__What to work on__
Could you continue the passage on the antenna's simulation results that follows, starting after its last sentence?

In addition, a difference between the antenna 200 shown in FIG. 25 and the antenna 200 shown in FIG. 14 merely lies in the parasitic stub 250. Similar parts between the antenna 200 shown in FIG. 25 and the antenna 200 shown in FIG. 14 are not described one by one in detail, for example, a location of the first radiator 210 and a location relationship between the first radiator 210 and the second radiator 220, a proportion relationship between a physical length of the first radiator 210 and a physical length of the second radiator 220, that the first radiator 210 and the second radiator 220 are configured to generate a first resonance, and that at a resonance point of the first resonance, a direction of an electric field between the first radiator 210 and the second radiator 220 is opposite to that of an electric field between the first radiator 210 and the ground plane 300.

FIG. 26 to FIG. 29 show simulation results of the antenna 200 in the electronic device 10 shown in FIG. 25. FIG. 26 shows an S-parameter simulation result of the antenna 200 shown in FIG. 25. FIG. 27 shows simulation results of radiation efficiency and system efficiency of the antenna 200 shown in FIG. 25. FIG. 28 is a directivity pattern of the antenna 200 shown in FIG. 25 at a resonance point (for example, 2.4 GHz) of a parasitic resonance. FIG. 29 is a directivity pattern of the antenna 200 shown in FIG. 25 at a resonance point (for example, 5.2 GHz) of a first resonance.

As shown in FIG. 26, the antenna may generate resonances near 2.4 GHz, near 3 GHz, near 4 GHz, near 5.2 GHz, near 5.8 GHz, near 6.5 GHZ, and near 7.2 GHz. The resonance generated near 5.2 GHz is the first resonance in the foregoing embodiment. A resonance frequency band of the first resonance may include a 5G frequency band of Wi-Fi. The resonance generated near 3 GHz is the second resonance in the foregoing embodiment. The resonance generated near 2.4 GHz is the parasitic resonance in the foregoing embodiment. A resonance frequency band of the parasitic resonance may include a 2.4G frequency band of Wi-Fi.

As shown in FIG. 27, in a 5G frequency band of Wi-Fi, the antenna has good radiation efficiency and good system efficiency. In a 2.4G frequency band of Wi-Fi, the antenna has good radiation efficiency and good system efficiency.

As shown in FIG. 28, at the resonance point (for example, 2.4 GHz) of the parasitic resonance, radiation characteristics of the antenna in all directions are approximately the same, and a directivity factor of the antenna is 4.21 dBi, so that the electronic device can have good communication performance in all directions.

As shown in FIG. 29, at the resonance point (for example, 5.2 GHZ) of the first resonance, radiation characteristics of the antenna in all directions are approximately the same, and a directivity factor of the antenna is 3.89 dBi, so that the electronic device can have good communication performance in all directions.

__Data shown__
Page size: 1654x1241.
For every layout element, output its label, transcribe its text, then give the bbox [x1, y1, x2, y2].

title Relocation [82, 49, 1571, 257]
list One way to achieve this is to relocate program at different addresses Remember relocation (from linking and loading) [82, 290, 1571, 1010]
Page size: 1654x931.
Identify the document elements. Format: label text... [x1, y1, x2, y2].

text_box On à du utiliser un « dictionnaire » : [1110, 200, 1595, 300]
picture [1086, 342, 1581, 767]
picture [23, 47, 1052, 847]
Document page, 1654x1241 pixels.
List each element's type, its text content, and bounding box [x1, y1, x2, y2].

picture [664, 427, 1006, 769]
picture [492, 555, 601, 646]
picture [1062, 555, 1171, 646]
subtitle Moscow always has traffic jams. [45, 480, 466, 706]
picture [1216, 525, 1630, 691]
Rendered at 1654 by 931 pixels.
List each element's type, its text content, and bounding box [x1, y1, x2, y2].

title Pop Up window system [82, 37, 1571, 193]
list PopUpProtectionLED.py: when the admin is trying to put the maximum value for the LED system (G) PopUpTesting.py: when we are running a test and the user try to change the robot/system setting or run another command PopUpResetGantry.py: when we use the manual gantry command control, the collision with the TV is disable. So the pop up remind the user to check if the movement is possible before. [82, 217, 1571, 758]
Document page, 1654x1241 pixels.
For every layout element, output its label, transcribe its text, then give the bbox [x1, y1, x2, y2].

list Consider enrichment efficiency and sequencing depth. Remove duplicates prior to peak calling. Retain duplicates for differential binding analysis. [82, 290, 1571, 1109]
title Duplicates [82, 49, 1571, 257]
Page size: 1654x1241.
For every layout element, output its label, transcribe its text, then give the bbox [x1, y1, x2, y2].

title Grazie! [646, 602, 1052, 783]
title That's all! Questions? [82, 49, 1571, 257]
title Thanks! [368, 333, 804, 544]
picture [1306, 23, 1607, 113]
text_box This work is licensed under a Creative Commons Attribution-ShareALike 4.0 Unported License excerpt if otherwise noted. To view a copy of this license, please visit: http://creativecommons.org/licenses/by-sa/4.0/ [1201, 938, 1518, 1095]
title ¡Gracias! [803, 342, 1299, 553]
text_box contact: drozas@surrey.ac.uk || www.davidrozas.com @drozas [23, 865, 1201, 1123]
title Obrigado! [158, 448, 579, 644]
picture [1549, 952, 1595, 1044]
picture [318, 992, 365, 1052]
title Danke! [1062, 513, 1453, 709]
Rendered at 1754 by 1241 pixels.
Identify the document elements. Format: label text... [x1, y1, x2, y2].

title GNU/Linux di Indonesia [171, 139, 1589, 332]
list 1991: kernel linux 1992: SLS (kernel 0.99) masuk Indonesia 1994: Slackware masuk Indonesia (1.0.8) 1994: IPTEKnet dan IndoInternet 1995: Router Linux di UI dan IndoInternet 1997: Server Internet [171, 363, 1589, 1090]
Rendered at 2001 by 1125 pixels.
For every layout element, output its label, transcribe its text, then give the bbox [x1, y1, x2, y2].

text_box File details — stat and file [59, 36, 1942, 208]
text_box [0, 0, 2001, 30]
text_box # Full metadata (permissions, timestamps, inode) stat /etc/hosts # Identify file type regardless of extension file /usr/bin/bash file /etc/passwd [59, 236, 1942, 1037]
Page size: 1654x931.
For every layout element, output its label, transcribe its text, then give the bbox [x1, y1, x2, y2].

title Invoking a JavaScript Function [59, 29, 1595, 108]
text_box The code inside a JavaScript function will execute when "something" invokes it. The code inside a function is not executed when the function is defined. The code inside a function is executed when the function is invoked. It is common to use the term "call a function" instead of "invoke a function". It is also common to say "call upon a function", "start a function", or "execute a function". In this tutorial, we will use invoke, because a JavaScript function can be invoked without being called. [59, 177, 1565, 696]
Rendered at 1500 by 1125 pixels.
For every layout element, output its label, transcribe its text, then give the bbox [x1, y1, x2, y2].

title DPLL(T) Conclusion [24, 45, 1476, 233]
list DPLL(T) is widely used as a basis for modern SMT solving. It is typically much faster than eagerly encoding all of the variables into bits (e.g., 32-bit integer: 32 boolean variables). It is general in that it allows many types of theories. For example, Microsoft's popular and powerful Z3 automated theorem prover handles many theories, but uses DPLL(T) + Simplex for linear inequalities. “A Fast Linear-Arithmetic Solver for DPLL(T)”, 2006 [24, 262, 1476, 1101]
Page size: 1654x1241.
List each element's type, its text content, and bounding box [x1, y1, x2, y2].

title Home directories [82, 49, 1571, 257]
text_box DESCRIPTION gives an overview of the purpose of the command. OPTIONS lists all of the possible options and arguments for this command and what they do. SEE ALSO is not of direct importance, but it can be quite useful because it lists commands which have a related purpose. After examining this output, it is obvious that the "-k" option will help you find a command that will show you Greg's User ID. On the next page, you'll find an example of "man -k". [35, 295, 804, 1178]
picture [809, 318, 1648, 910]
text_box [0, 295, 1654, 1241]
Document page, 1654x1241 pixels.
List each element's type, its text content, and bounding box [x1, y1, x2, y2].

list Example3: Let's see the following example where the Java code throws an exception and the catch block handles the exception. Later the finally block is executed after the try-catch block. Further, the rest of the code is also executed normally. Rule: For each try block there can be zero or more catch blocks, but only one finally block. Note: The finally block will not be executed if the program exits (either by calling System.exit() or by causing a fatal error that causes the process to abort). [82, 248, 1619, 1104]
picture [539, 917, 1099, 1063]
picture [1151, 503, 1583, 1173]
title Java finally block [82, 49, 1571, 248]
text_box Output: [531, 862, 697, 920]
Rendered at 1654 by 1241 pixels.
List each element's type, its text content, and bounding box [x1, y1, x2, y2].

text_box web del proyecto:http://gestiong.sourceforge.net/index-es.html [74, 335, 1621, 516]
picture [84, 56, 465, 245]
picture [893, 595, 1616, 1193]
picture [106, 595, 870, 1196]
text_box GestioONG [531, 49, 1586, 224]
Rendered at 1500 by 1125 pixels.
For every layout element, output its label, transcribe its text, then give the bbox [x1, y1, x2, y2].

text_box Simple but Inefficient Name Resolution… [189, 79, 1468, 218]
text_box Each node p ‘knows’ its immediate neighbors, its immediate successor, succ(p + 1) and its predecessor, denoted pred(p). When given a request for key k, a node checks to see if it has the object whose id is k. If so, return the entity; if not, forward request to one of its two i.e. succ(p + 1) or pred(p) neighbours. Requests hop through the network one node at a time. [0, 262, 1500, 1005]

__Solved problem__
FIG. 30 is a diagram of another electronic device 10 according to an embodiment of this application.

As shown in FIG. 30, a ratio of a size L2 of a second radiator 220 in a second direction to a size L3 of the second radiator 220 in a first direction is greater than 3.

In an embodiment, a ratio of the size L2 of the second radiator 220 in the second direction to the size L3 of the second radiator 220 in the first direction is greater than or equal to 6.

It should be understood that, as the ratio of the size L2 of the second radiator 220 in the second direction to the size L3 of the second radiator 220 in the first direction increases (for example, the size L2 of the second radiator 220 in the second direction is reduced, and/or the size L3 of the second radiator 220 in the first direction is increased), bandwidth (for example, S11<−4 dB is used as a boundary) of the antenna 200 on a resonance frequency band of a first resonance increases, and the electronic device 10 can operate on more frequency bands.

FIG. 31 to FIG. 34 show simulation results of an antenna 200 in the electronic device 10 shown in FIG. 30. FIG. 31 shows an S-parameter simulation result of an antenna 200 shown in FIG. 30. FIG. 32 shows simulation results of radiation efficiency and system efficiency of an antenna 200 shown in FIG. 30. FIG. 33 is a directivity pattern of an antenna 200 shown in FIG. 30 at 5.2 GHz. FIG. 34 is a directivity pattern of an antenna 200 shown in FIG. 30 at 5.8 GHz.

As shown in FIG. 31, the antenna may generate resonances near 4 GHZ, near 5.5 GHz, near 6.4 GHz, and near 7.2 GHz. The resonance generated near 5.5 GHz is the first resonance in the foregoing embodiment. A resonance frequency band of the first resonance may include a 5G frequency band of Wi-Fi.

With S11<−2 dB as a boundary, a resonance frequency band of the antenna may include 5 GHz to 7.5 GHZ, and has a relatively wide resonance frequency band.

As shown in FIG. 32, in a frequency band from 5 GHz to 7.5 GHZ, the antenna has good radiation efficiency and good system efficiency.

As shown in FIG. 33 and FIG. 24, at 5.2 GHz and 5.8 GHZ, radiation characteristics of the antenna in all directions are approximately the same, and directivity factors of the antenna are respectively 3.67 dBi and 4.11 dBi, so that the electronic device can have good communication performance in all directions.

It should be understood that the technical solutions provided in embodiments of this application may be applied to an electronic device with an all-metal ID (metal such as a metal component, a display, a side frame, and a rear cover is disposed around the antenna 200). In an embodiment, the metal disposed around the antenna 200 at least partially overlaps the first radiator or the second radiator in a first direction, a second direction, or a third direction (a direction perpendicular to a second radiator). In the all-metal ID, the antenna 200 may have a good radiation characteristic by using an assembly slot between a mechanical part (or an electronic part) and a mechanical part (or an electronic part) or an insulation slot on a mechanical part (or an electronic part), and is less affected by surrounding metal, to avoid a slot of a conductive (for example, metal) appearance surface of the electronic device, thereby improving appearance integrity and aesthetics of the electronic device.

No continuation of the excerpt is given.